Reproduce the data below verbatim, keeping every character, line break, and markup symbol unchanged.

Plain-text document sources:
____________________

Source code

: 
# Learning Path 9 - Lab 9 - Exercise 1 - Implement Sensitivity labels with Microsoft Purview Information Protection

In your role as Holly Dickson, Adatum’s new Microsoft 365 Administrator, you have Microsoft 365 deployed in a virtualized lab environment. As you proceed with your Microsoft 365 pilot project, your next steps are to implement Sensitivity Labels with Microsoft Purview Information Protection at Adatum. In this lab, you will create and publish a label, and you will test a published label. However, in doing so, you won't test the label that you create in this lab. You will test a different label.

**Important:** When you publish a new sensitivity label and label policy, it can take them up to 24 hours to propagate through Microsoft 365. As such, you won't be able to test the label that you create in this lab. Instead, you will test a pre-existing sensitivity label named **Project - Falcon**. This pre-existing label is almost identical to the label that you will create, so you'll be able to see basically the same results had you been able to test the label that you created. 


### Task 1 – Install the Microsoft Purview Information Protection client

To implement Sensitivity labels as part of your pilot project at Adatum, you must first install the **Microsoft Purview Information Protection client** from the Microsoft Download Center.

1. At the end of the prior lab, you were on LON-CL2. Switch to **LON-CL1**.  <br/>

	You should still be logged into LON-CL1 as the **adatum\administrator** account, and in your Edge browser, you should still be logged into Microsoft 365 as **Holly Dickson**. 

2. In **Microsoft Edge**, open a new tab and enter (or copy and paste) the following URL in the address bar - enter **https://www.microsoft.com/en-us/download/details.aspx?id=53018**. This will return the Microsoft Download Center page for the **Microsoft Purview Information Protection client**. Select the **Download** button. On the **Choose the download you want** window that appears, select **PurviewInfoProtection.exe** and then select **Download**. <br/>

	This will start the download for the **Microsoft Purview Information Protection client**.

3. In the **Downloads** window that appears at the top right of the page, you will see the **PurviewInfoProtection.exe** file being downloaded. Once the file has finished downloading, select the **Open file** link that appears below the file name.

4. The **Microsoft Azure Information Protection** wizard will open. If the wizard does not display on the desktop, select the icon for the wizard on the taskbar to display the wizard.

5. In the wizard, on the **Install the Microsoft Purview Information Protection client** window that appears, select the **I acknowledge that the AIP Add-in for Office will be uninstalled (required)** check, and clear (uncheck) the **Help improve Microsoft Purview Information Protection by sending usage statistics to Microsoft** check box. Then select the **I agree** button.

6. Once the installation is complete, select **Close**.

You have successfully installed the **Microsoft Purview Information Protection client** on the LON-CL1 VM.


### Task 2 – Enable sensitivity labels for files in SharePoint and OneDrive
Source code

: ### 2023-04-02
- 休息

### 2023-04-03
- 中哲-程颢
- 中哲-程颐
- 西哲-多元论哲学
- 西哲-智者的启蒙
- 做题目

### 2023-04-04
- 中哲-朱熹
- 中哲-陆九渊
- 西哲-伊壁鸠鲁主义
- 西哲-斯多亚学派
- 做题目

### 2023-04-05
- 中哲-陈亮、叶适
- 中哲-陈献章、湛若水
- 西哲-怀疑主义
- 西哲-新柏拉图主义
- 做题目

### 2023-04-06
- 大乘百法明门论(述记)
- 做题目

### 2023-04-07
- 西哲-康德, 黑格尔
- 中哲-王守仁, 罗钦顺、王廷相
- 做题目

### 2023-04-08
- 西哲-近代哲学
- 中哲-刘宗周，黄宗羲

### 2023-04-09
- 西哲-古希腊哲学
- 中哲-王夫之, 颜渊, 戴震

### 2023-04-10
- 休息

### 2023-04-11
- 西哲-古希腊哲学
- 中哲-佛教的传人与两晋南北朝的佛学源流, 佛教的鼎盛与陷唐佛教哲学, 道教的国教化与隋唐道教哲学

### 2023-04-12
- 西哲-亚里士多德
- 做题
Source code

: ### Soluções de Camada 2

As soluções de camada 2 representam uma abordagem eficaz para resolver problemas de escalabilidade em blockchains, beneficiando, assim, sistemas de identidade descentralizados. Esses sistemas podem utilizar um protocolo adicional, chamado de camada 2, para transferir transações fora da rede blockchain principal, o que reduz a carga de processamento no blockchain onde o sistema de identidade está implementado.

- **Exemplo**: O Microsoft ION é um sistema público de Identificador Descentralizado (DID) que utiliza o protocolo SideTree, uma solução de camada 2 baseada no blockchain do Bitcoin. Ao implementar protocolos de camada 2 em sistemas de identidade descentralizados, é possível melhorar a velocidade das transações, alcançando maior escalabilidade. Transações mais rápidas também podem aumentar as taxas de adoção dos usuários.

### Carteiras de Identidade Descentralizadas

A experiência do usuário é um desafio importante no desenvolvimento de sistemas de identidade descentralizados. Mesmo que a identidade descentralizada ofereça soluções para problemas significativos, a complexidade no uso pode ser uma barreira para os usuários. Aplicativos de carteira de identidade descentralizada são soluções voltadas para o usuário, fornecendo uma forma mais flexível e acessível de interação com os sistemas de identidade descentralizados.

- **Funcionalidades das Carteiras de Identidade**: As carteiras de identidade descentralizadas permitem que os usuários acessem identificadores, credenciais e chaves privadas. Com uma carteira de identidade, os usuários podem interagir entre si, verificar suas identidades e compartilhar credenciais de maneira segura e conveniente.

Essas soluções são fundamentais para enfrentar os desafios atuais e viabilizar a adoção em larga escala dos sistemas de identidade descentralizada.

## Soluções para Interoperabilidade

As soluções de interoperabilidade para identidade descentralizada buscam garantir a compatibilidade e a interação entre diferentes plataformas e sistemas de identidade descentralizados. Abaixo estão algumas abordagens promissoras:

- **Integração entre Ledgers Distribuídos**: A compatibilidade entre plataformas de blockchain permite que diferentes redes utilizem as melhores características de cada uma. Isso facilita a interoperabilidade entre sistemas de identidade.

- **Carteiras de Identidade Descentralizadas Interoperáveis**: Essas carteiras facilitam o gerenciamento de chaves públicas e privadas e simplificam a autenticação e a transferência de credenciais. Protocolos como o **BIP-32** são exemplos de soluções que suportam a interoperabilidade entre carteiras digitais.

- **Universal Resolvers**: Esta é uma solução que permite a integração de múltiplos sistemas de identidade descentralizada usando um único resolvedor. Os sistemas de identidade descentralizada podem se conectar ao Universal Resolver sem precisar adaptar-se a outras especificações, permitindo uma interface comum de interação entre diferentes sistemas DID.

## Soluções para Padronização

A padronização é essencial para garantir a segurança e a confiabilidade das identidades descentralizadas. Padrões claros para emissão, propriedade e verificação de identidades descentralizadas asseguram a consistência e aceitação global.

____________________

ANSWER SECTION:
Source code

: 
# Learning Path 9 - Lab 9 - Exercise 1 - Implement Sensitivity labels with Microsoft Purview Information Protection

In your role as Holly Dickson, Adatum’s new Microsoft 365 Administrator, you have Microsoft 365 deployed in a virtualized lab environment. As you proceed with your Microsoft 365 pilot project, your next steps are to implement Sensitivity Labels with Microsoft Purview Information Protection at Adatum. In this lab, you will create and publish a label, and you will test a published label. However, in doing so, you won't test the label that you create in this lab. You will test a different label.

**Important:** When you publish a new sensitivity label and label policy, it can take them up to 24 hours to propagate through Microsoft 365. As such, you won't be able to test the label that you create in this lab. Instead, you will test a pre-existing sensitivity label named **Project - Falcon**. This pre-existing label is almost identical to the label that you will create, so you'll be able to see basically the same results had you been able to test the label that you created. 


### Task 1 – Install the Microsoft Purview Information Protection client

To implement Sensitivity labels as part of your pilot project at Adatum, you must first install the **Microsoft Purview Information Protection client** from the Microsoft Download Center.

1. At the end of the prior lab, you were on LON-CL2. Switch to **LON-CL1**.  <br/>

	You should still be logged into LON-CL1 as the **adatum\administrator** account, and in your Edge browser, you should still be logged into Microsoft 365 as **Holly Dickson**. 

2. In **Microsoft Edge**, open a new tab and enter (or copy and paste) the following URL in the address bar - enter **https://www.microsoft.com/en-us/download/details.aspx?id=53018**. This will return the Microsoft Download Center page for the **Microsoft Purview Information Protection client**. Select the **Download** button. On the **Choose the download you want** window that appears, select **PurviewInfoProtection.exe** and then select **Download**. <br/>

	This will start the download for the **Microsoft Purview Information Protection client**.

3. In the **Downloads** window that appears at the top right of the page, you will see the **PurviewInfoProtection.exe** file being downloaded. Once the file has finished downloading, select the **Open file** link that appears below the file name.

4. The **Microsoft Azure Information Protection** wizard will open. If the wizard does not display on the desktop, select the icon for the wizard on the taskbar to display the wizard.

5. In the wizard, on the **Install the Microsoft Purview Information Protection client** window that appears, select the **I acknowledge that the AIP Add-in for Office will be uninstalled (required)** check, and clear (uncheck) the **Help improve Microsoft Purview Information Protection by sending usage statistics to Microsoft** check box. Then select the **I agree** button.

6. Once the installation is complete, select **Close**.

You have successfully installed the **Microsoft Purview Information Protection client** on the LON-CL1 VM.


### Task 2 – Enable sensitivity labels for files in SharePoint and OneDrive
Source code

: ### 2023-04-02
- 休息

### 2023-04-03
- 中哲-程颢
- 中哲-程颐
- 西哲-多元论哲学
- 西哲-智者的启蒙
- 做题目

### 2023-04-04
- 中哲-朱熹
- 中哲-陆九渊
- 西哲-伊壁鸠鲁主义
- 西哲-斯多亚学派
- 做题目

### 2023-04-05
- 中哲-陈亮、叶适
- 中哲-陈献章、湛若水
- 西哲-怀疑主义
- 西哲-新柏拉图主义
- 做题目

### 2023-04-06
- 大乘百法明门论(述记)
- 做题目

### 2023-04-07
- 西哲-康德, 黑格尔
- 中哲-王守仁, 罗钦顺、王廷相
- 做题目

### 2023-04-08
- 西哲-近代哲学
- 中哲-刘宗周，黄宗羲

### 2023-04-09
- 西哲-古希腊哲学
- 中哲-王夫之, 颜渊, 戴震

### 2023-04-10
- 休息

### 2023-04-11
- 西哲-古希腊哲学
- 中哲-佛教的传人与两晋南北朝的佛学源流, 佛教的鼎盛与陷唐佛教哲学, 道教的国教化与隋唐道教哲学

### 2023-04-12
- 西哲-亚里士多德
- 做题
Source code

: ### Soluções de Camada 2

As soluções de camada 2 representam uma abordagem eficaz para resolver problemas de escalabilidade em blockchains, beneficiando, assim, sistemas de identidade descentralizados. Esses sistemas podem utilizar um protocolo adicional, chamado de camada 2, para transferir transações fora da rede blockchain principal, o que reduz a carga de processamento no blockchain onde o sistema de identidade está implementado.

- **Exemplo**: O Microsoft ION é um sistema público de Identificador Descentralizado (DID) que utiliza o protocolo SideTree, uma solução de camada 2 baseada no blockchain do Bitcoin. Ao implementar protocolos de camada 2 em sistemas de identidade descentralizados, é possível melhorar a velocidade das transações, alcançando maior escalabilidade. Transações mais rápidas também podem aumentar as taxas de adoção dos usuários.

### Carteiras de Identidade Descentralizadas

A experiência do usuário é um desafio importante no desenvolvimento de sistemas de identidade descentralizados. Mesmo que a identidade descentralizada ofereça soluções para problemas significativos, a complexidade no uso pode ser uma barreira para os usuários. Aplicativos de carteira de identidade descentralizada são soluções voltadas para o usuário, fornecendo uma forma mais flexível e acessível de interação com os sistemas de identidade descentralizados.

- **Funcionalidades das Carteiras de Identidade**: As carteiras de identidade descentralizadas permitem que os usuários acessem identificadores, credenciais e chaves privadas. Com uma carteira de identidade, os usuários podem interagir entre si, verificar suas identidades e compartilhar credenciais de maneira segura e conveniente.

Essas soluções são fundamentais para enfrentar os desafios atuais e viabilizar a adoção em larga escala dos sistemas de identidade descentralizada.

## Soluções para Interoperabilidade

As soluções de interoperabilidade para identidade descentralizada buscam garantir a compatibilidade e a interação entre diferentes plataformas e sistemas de identidade descentralizados. Abaixo estão algumas abordagens promissoras:

- **Integração entre Ledgers Distribuídos**: A compatibilidade entre plataformas de blockchain permite que diferentes redes utilizem as melhores características de cada uma. Isso facilita a interoperabilidade entre sistemas de identidade.

- **Carteiras de Identidade Descentralizadas Interoperáveis**: Essas carteiras facilitam o gerenciamento de chaves públicas e privadas e simplificam a autenticação e a transferência de credenciais. Protocolos como o **BIP-32** são exemplos de soluções que suportam a interoperabilidade entre carteiras digitais.

- **Universal Resolvers**: Esta é uma solução que permite a integração de múltiplos sistemas de identidade descentralizada usando um único resolvedor. Os sistemas de identidade descentralizada podem se conectar ao Universal Resolver sem precisar adaptar-se a outras especificações, permitindo uma interface comum de interação entre diferentes sistemas DID.

## Soluções para Padronização

A padronização é essencial para garantir a segurança e a confiabilidade das identidades descentralizadas. Padrões claros para emissão, propriedade e verificação de identidades descentralizadas asseguram a consistência e aceitação global.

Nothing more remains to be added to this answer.